What problem does this paper attempt to address?
The problem that this paper attempts to solve is to understand and model humorous expressions in multimodal languages. Specifically, the author aims to fill the research gap in the field of multimodal humor detection by introducing a multimodal dataset named UR - FUNNY. This dataset includes information in three modalities: text, vision, and acoustics, which are used to train and evaluate machine - learning models to detect whether a passage will trigger immediate laughter among the audience, that is, to determine whether the last sentence constitutes a punchline.
### Main Problems
1. **Understanding and Modeling of Multimodal Humor**: Humor is usually conveyed through multiple modalities (such as words, expressions, voices), and there are complex interaction relationships among these modalities. How to effectively combine these modalities to understand and model humor is a challenge.

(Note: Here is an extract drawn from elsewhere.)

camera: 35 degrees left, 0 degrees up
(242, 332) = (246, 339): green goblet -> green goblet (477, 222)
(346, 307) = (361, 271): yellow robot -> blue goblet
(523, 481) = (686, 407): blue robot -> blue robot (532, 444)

2. **Context - Dependence**: Humor often depends on the gradual buildup of the story, and finally triggers laughter through a sudden turn (i.e., the punchline). Therefore, understanding humor requires analyzing the context information before the punchline.
3. **Acquisition and Processing of Multimodal Data**: In order to effectively model multimodal humor, a dataset with rich diversity is required, covering different speakers and topics, and being able to accurately align text, visual, and acoustic modalities.
### Solutions
- **UR - FUNNY Dataset**: This dataset is extracted from TED talk videos and contains 8,257 humorous instances and 8,257 non - humorous instances. Each instance includes data in text, visual, and acoustic modalities, and is annotated with punchline and context information.

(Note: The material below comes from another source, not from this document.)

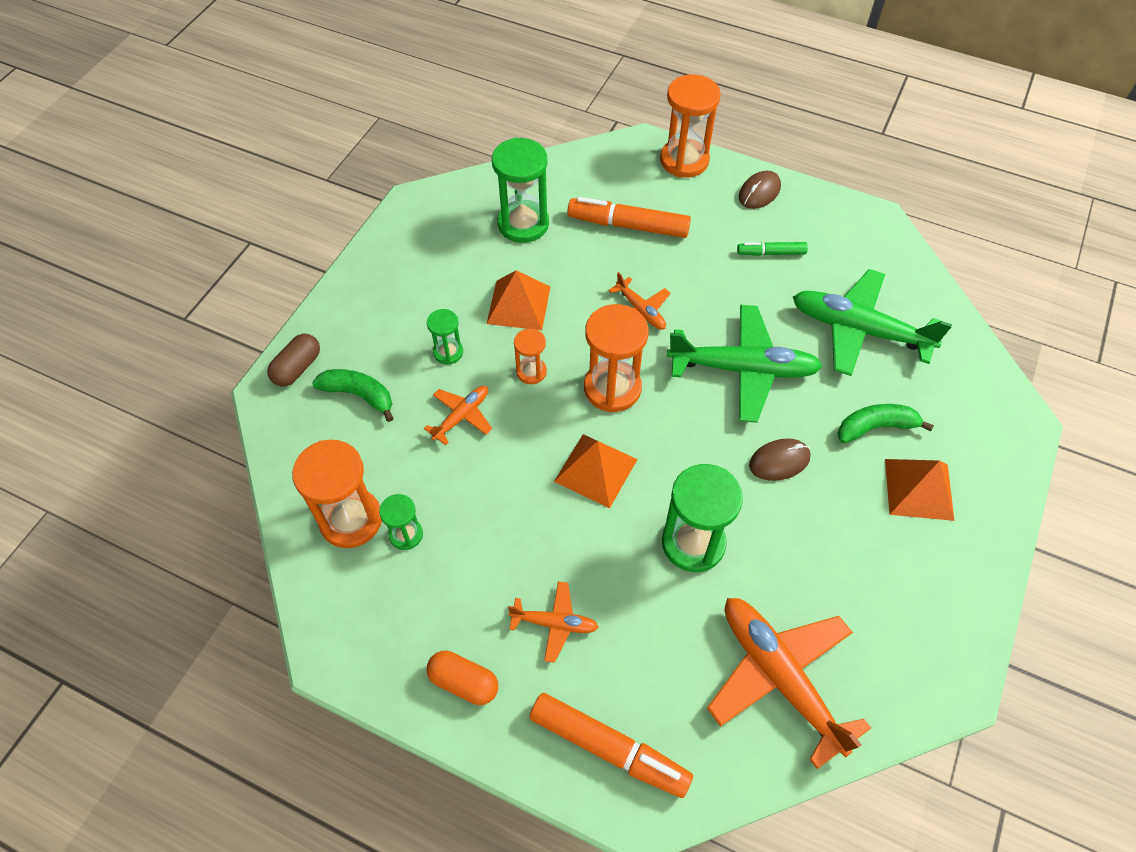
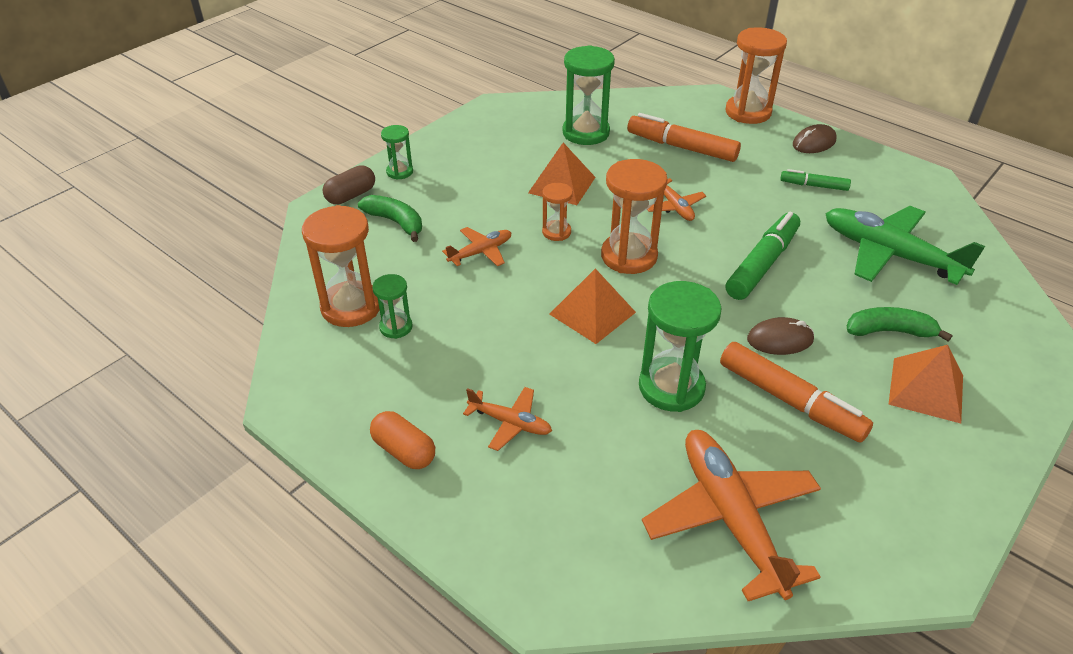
camera: 15 degrees right, 15 degrees down
(448, 352) = (486, 206): green hourglass -> green hourglass (399, 172)
(609, 748) = (528, 539): orange marker -> orange marker (790, 401)
(743, 369) = (762, 264): green plane -> green marker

- **Multimodal Fusion Model**: The author proposes an extended model based on the Memory Fusion Network (MFN) - the Context - Memory Fusion Network (C - MFN) for handling multimodal humor - detection tasks. C - MFN better captures context information and interaction relationships between modalities by introducing unimodal context networks and multimodal context networks.
### Experimental Results
The experimental results show that the model using all three modalities of text, vision, and acoustics simultaneously has the best performance, indicating the importance of multimodal information for humor detection. In addition, punchline information is more important than pure context information, but the combination of the two can further improve the accuracy of the model.
### Formula Representation
When describing the model structure and experimental results, the formulas involved are as follows:
- **Problem Definition**:
- Each data sample can be represented as a triple \((l, P, C)\), where \(l\) is a binary label (humorous or non - humorous), \(P\) is the punchline, and \(C\) is the context.
- Both the punchline and the context contain multiple modalities: \(P=\{P_m; m\in M\}\), \(C = \{C_m; m\in M\}\), where \(M=\{t, v, a\}\) represent text, visual, and acoustic modalities respectively.
- **Model Structure**:
- **Unimodal Context Network**: Use LSTM to encode the information of each modality, and the output is \(\mathbf{H}=\{h_{m,n}; m\in M, 1\leq n < N_C\}\).
- **Multimodal Context Network**: Fuse unimodal context information through the self - attention mechanism, and the output is \(\hat{\mathbf{H}}\).
- **Memory Fusion Network (MFN)**: Initialize the memory unit of MFN, use \(\mathbf{H}\) and \(\hat{\mathbf{H}}\), and update the multi - view gated memory through the Delta - memory Attention network.
Through these methods, this paper successfully demonstrates how to use multimodal datasets and advanced deep - learning models to understand and model humorous expressions.